Re: Scope base screw holes out of alignment?
I used to bore sight, but it made it hard to work at night.
Now I use a Leupold Magnetic Illuminated Boresighter
http://www.amazon.com/Leupold-Magnetic-Illuminated-Boresighter-Md/dp/B0014VRPPW
I like to install Weaver mounts so that there is no bind and the scope will be on the paper if the reticule is in the center of the tube.
I buy a lot of guns for cheap, especially Mausers, and the most common problem is that the sights don't work, never could work, the rifle is being dumped.
If the holes are drilled off center, I try to avoid drilling more holes or welding up the old holes. I prefer to work with the holes that are there.
If I "waller over" the holes in the mount, because the holes that were drilled and tapped were off center, I have to waller over the countersink too. I cannot waller over a countersink for a tapered flat head screw, but I can for a Fillister head, by using an end mill. If the mount starts out as a tapered counter sink for a flat head screw, I convert it, when I waller over, to a flat bottomed countersink for a fillister head screw.
In dual mounts, I sometimes move over the concave radius on the bottom of the mount with a boring head or end mill or fly cutter or what ever, but I prefer to shim with narrow masking tape and epoxy bed the mount's underside to the receiver to keep the bore sighter centered. I rough up the bottom of the mount and put release agent on the receiver. I mask off the receiver around the mount.

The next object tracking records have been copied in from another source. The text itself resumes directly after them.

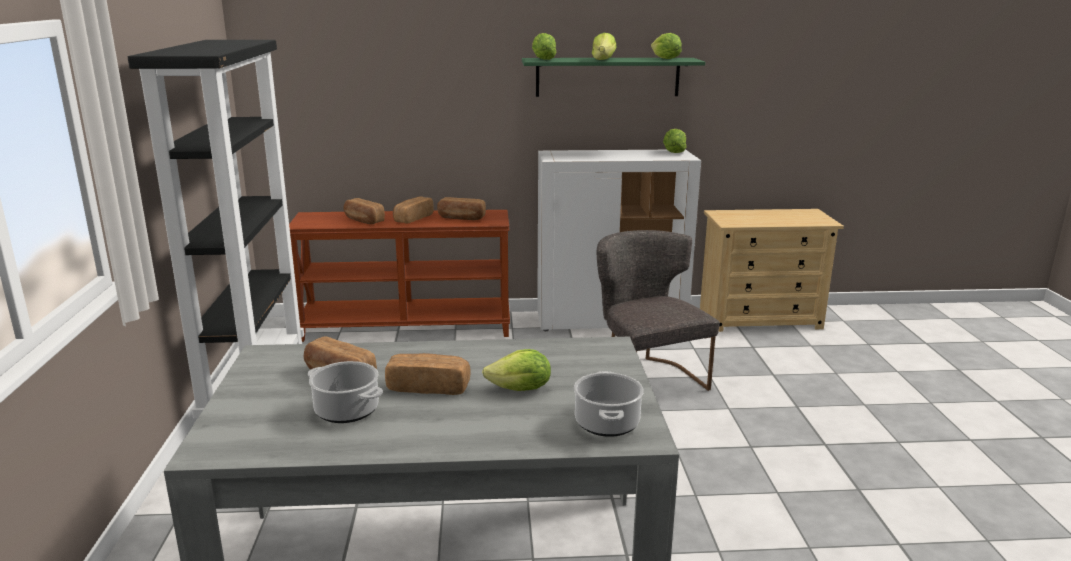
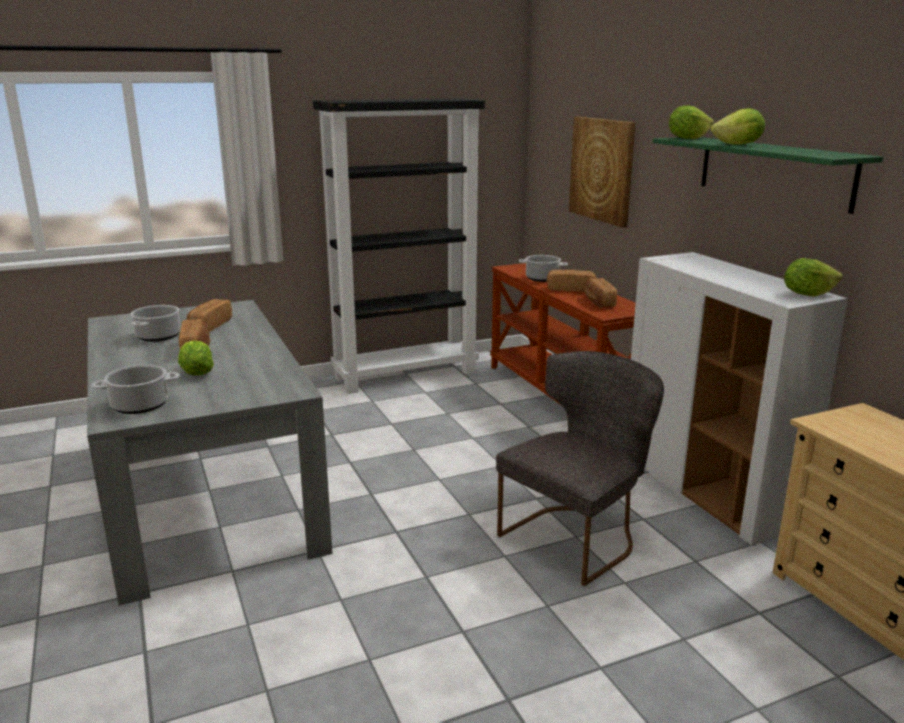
camera: 70 degrees right, 0 degrees up
(363, 220) = (542, 278): bread -> cooking pot
(392, 100) = (602, 170): none -> picture
(665, 59) = (814, 152): lettuce -> none

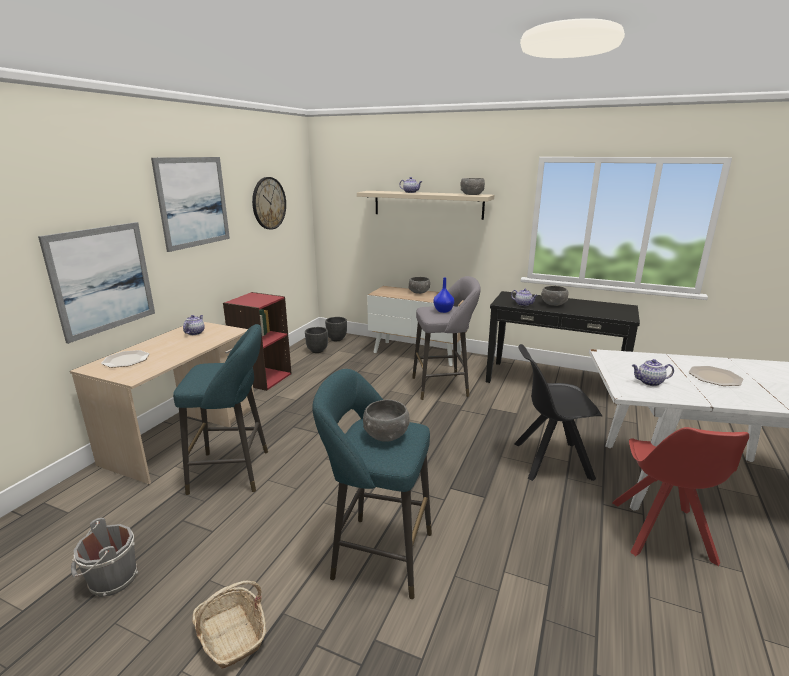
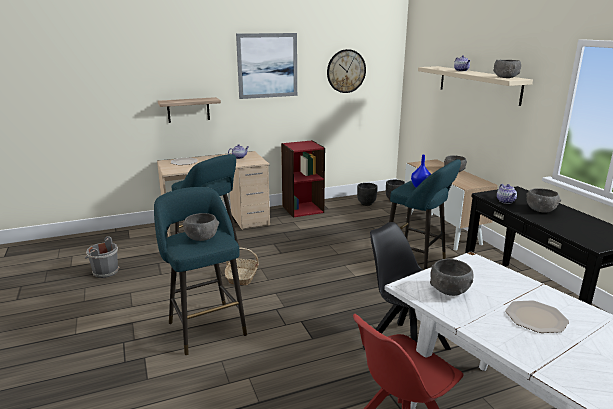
camera: 45 degrees right, 0 degrees up
(102, 279) = (188, 110): picture -> shelf
(232, 635) = (106, 317): basket -> basket (242, 277)
(443, 386) = (418, 262): grey stool -> turquoise stool
(649, 382) = (449, 290): teapot -> grey bowl

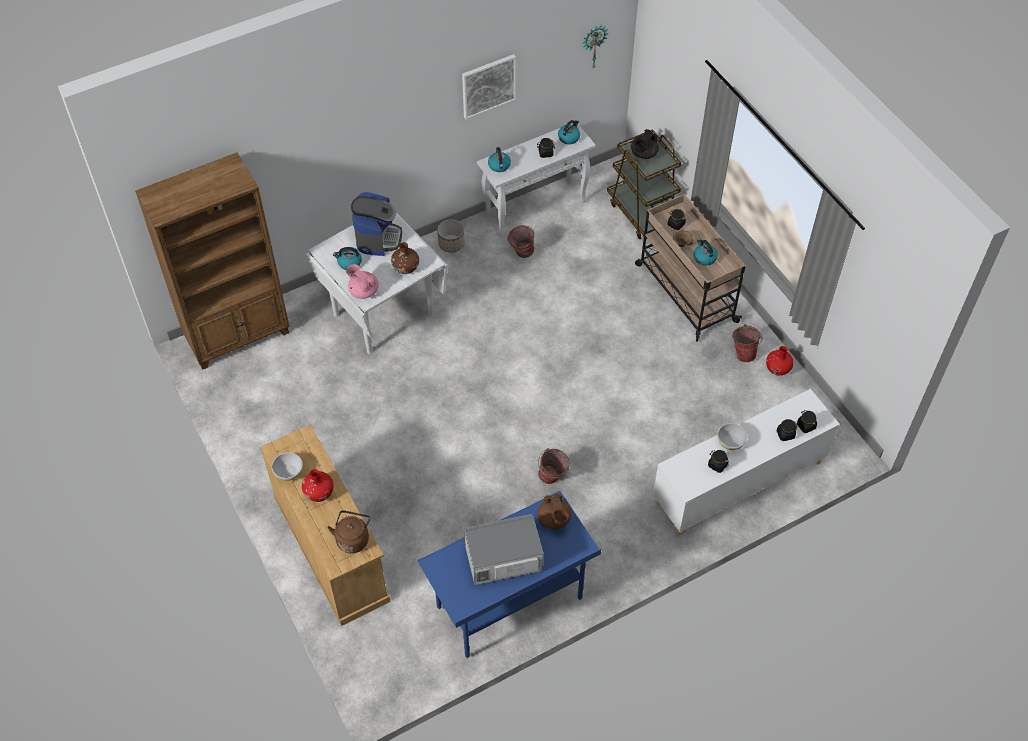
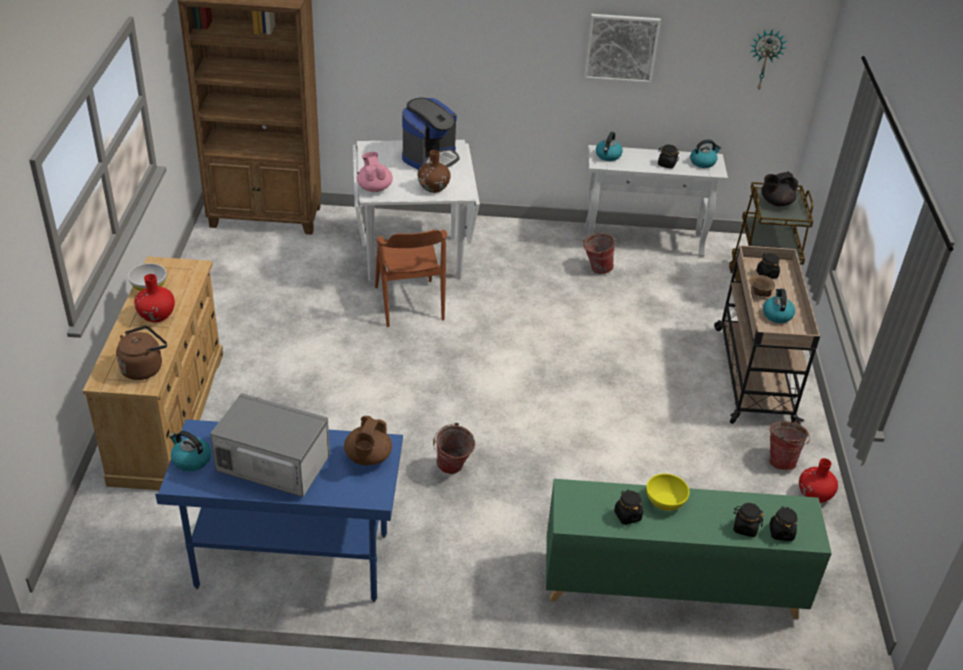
camera: 30 degrees right, 15 degrees down
(349, 263) = (383, 163): kettle -> kettle (191, 460)
(415, 358) = (409, 303): none -> brown chair
(451, 244) = (532, 234): planter -> none
(730, 442) = (665, 501): white bowl -> yellow bowl
(738, 483) = (670, 585): white cabinet -> green cabinet

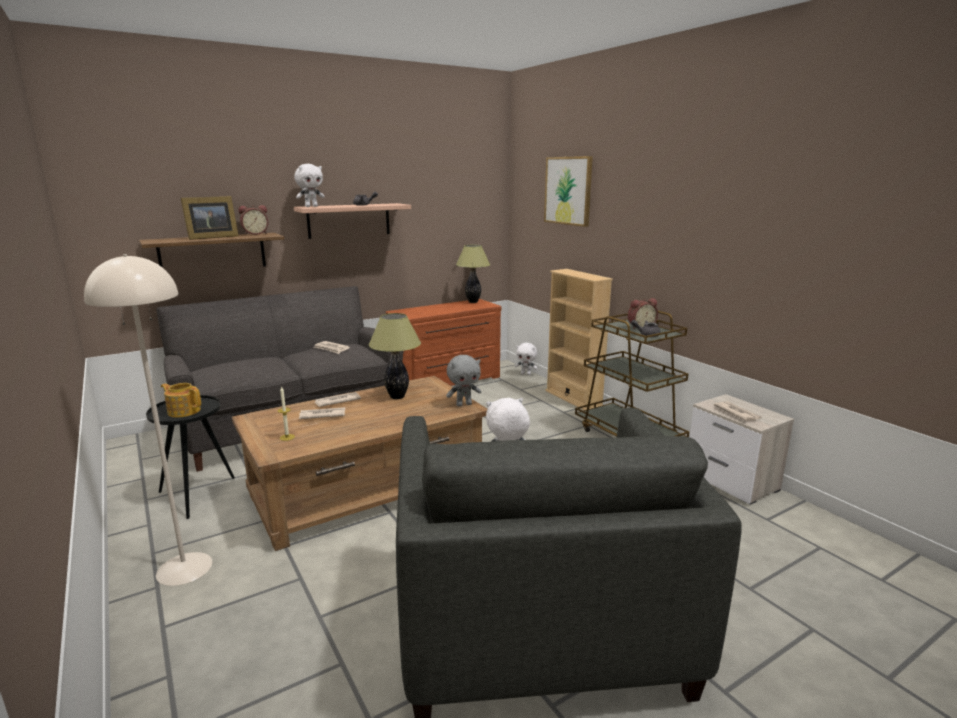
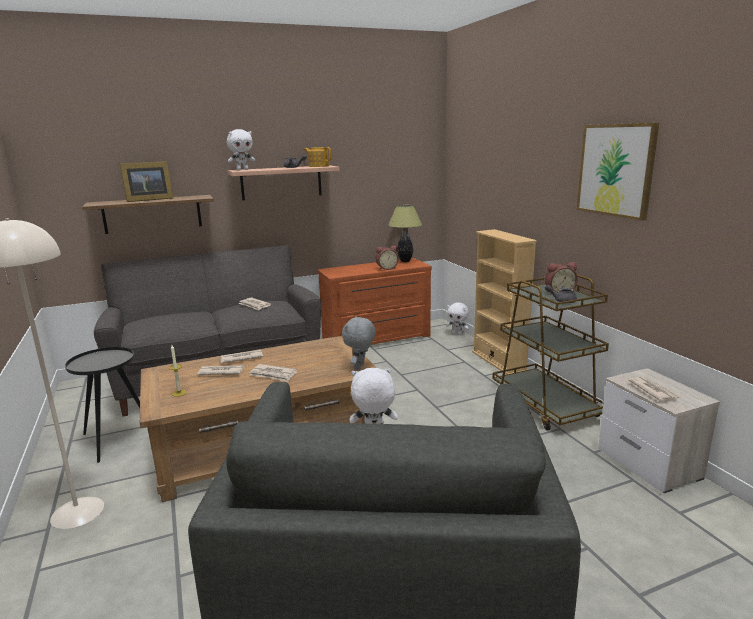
camera: 10 degrees right, 0 degrees up
(184, 411) = (99, 362): teapot -> teapot (318, 166)
(255, 234) = (190, 196): alarm clock -> alarm clock (386, 268)
(379, 415) = (273, 375): none -> newspaper
(397, 397) = (299, 356): table lamp -> none
(464, 404) = (360, 367): grey plush toy -> grey plush toy turned 120 degrees clockwise
(568, 191) = (497, 150): picture -> picture (616, 170)

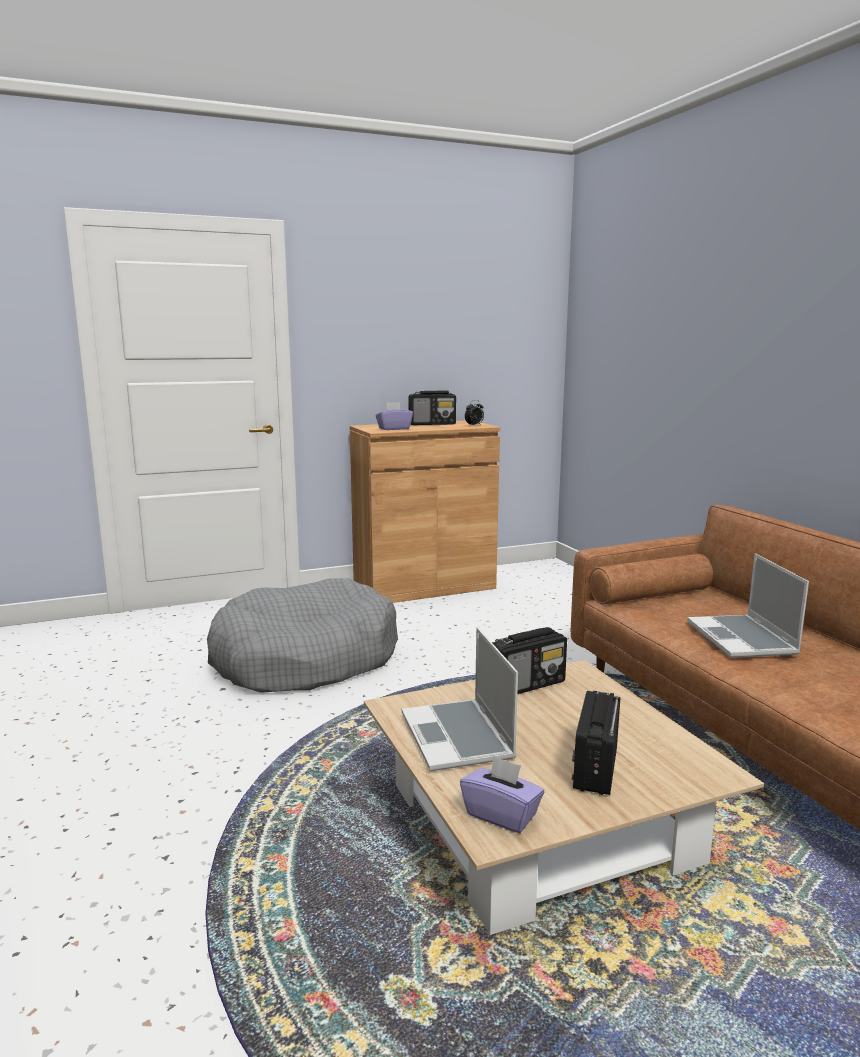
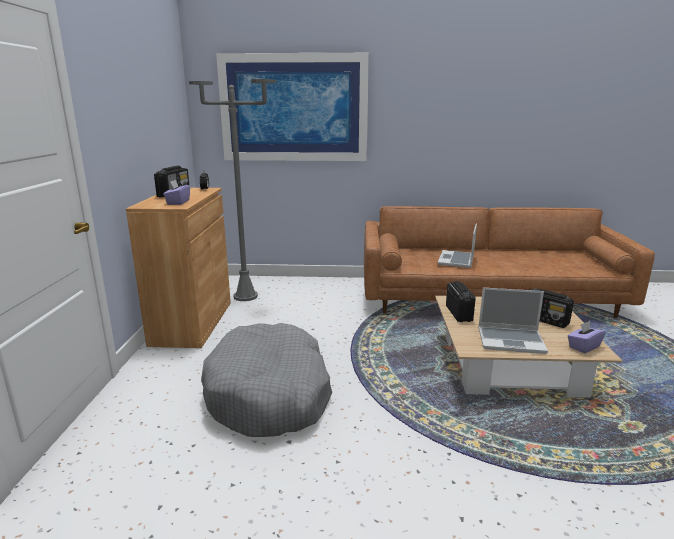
camera: 65 degrees left, 5 degrees up
(526, 590) = (245, 296): none -> grey floor lamp
(661, 322) = (294, 108): none -> picture
(743, 639) = (457, 260): laptop -> laptop turned 90 degrees clockwise

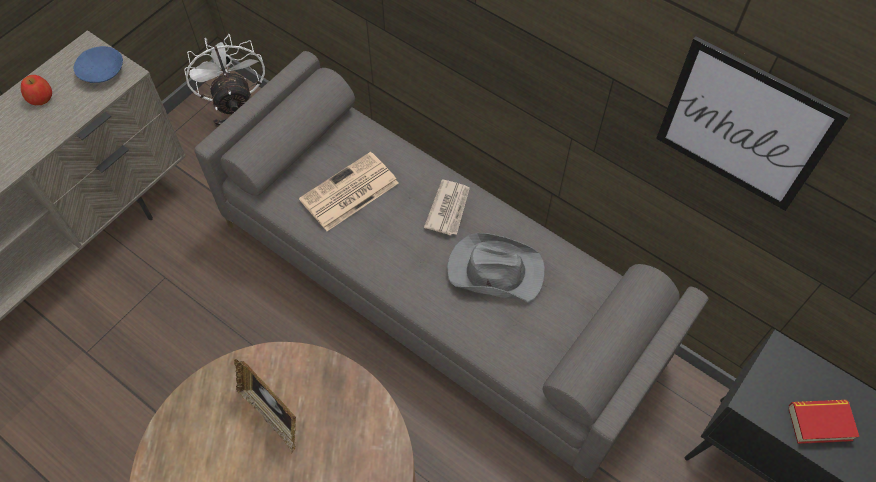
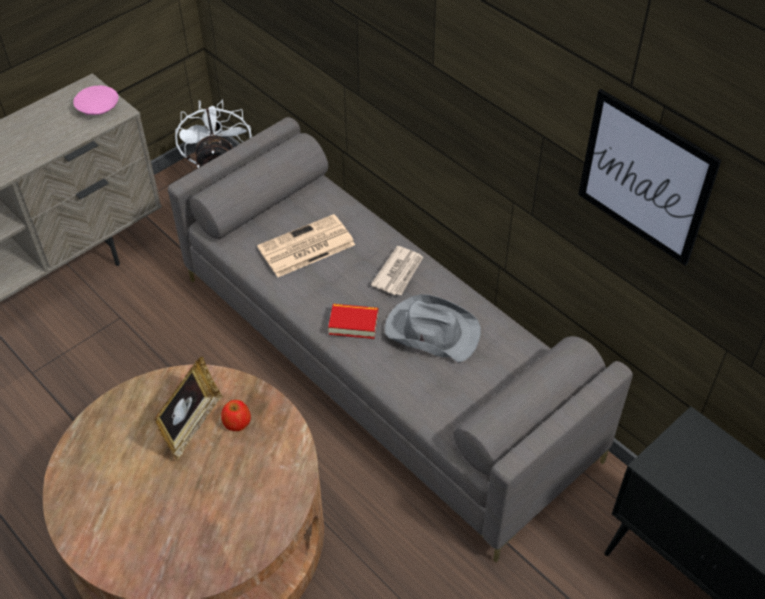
camera: 10 degrees right, 10 degrees down
(41, 97) = (39, 122): apple -> apple (237, 422)
(102, 72) = (98, 108): blue bowl -> pink bowl
(272, 415) = (192, 425): picture frame -> picture frame turned 120 degrees counterclockwise
(819, 423) = (717, 493): book -> book (353, 324)

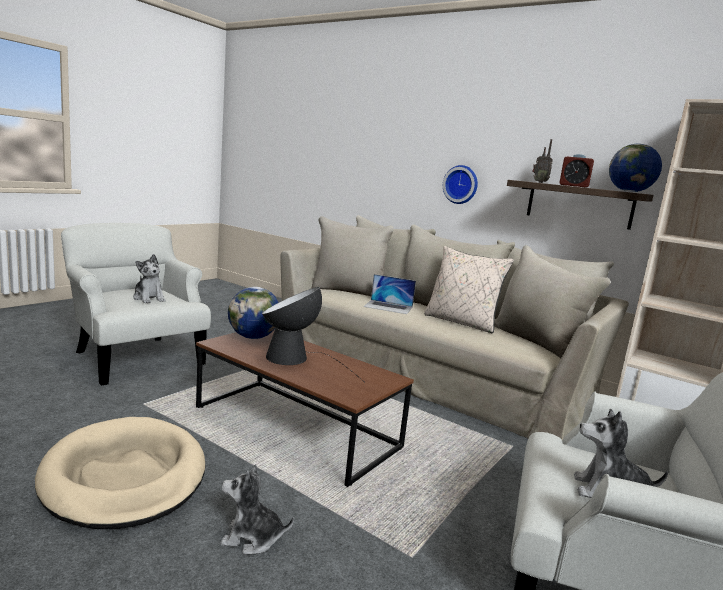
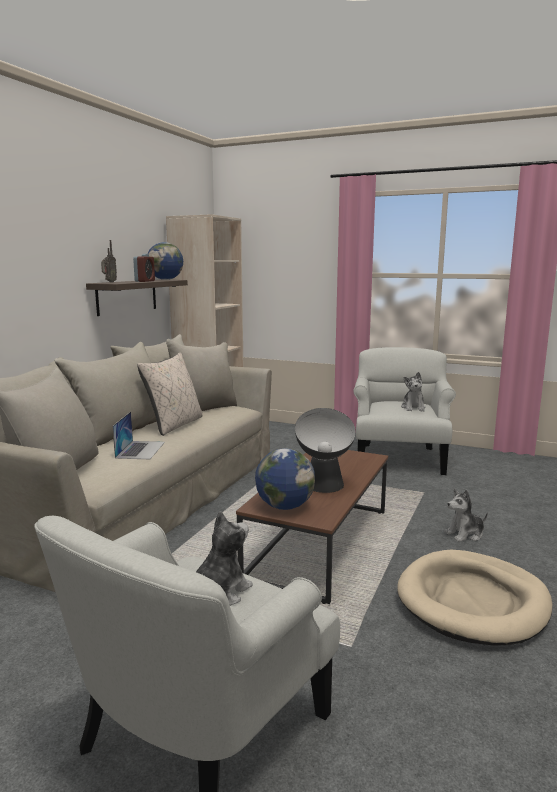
camera: 100 degrees left, 0 degrees up
(252, 538) = (465, 534): plush toy -> plush toy turned 75 degrees clockwise
(461, 184) = (33, 298): wall clock -> none

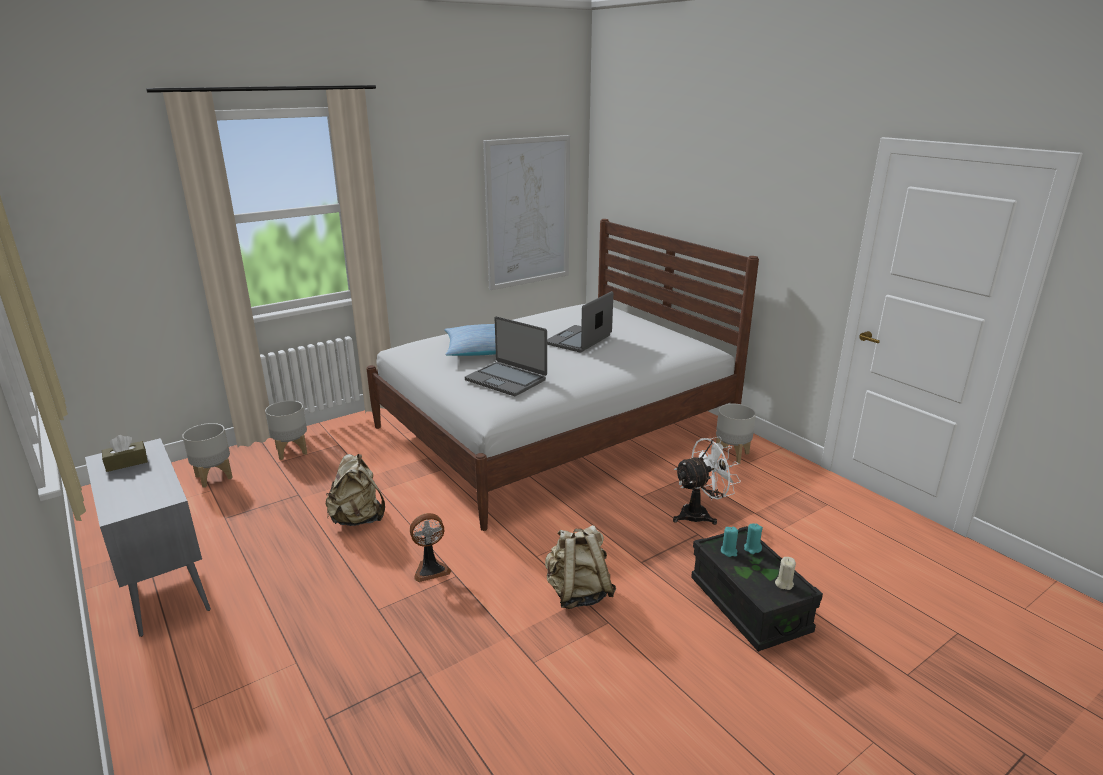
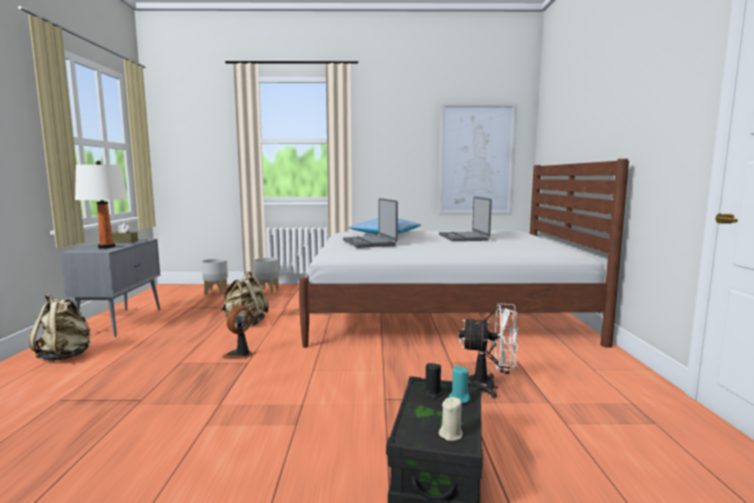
camera: 35 degrees right, 15 degrees down
(141, 487) = (106, 247): none -> white table lamp
(430, 569) = (240, 355): fan -> fan turned 105 degrees clockwise
(578, 593) = (305, 399): beige backpack -> beige backpack (66, 356)
(579, 340) = (463, 237): laptop -> laptop turned 75 degrees counterclockwise
(729, 551) = (433, 394): turquoise candle -> black candle
(731, 454) = (581, 360): grey planter -> none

If the bore sighter looks like this when the epoxy is hard and the screws are tightened, then I clean the threaded holes and screws and apply loctite 242 and give the mount screws their final torquing.
Then scopes should be able to move from rifle to rifle and be on the paper and no ring lapping.
If things really go wrong, I will mill out a Weaver rail from scratch that is custom to the rifle, but that is lots more work than modifying a factory mount to fit.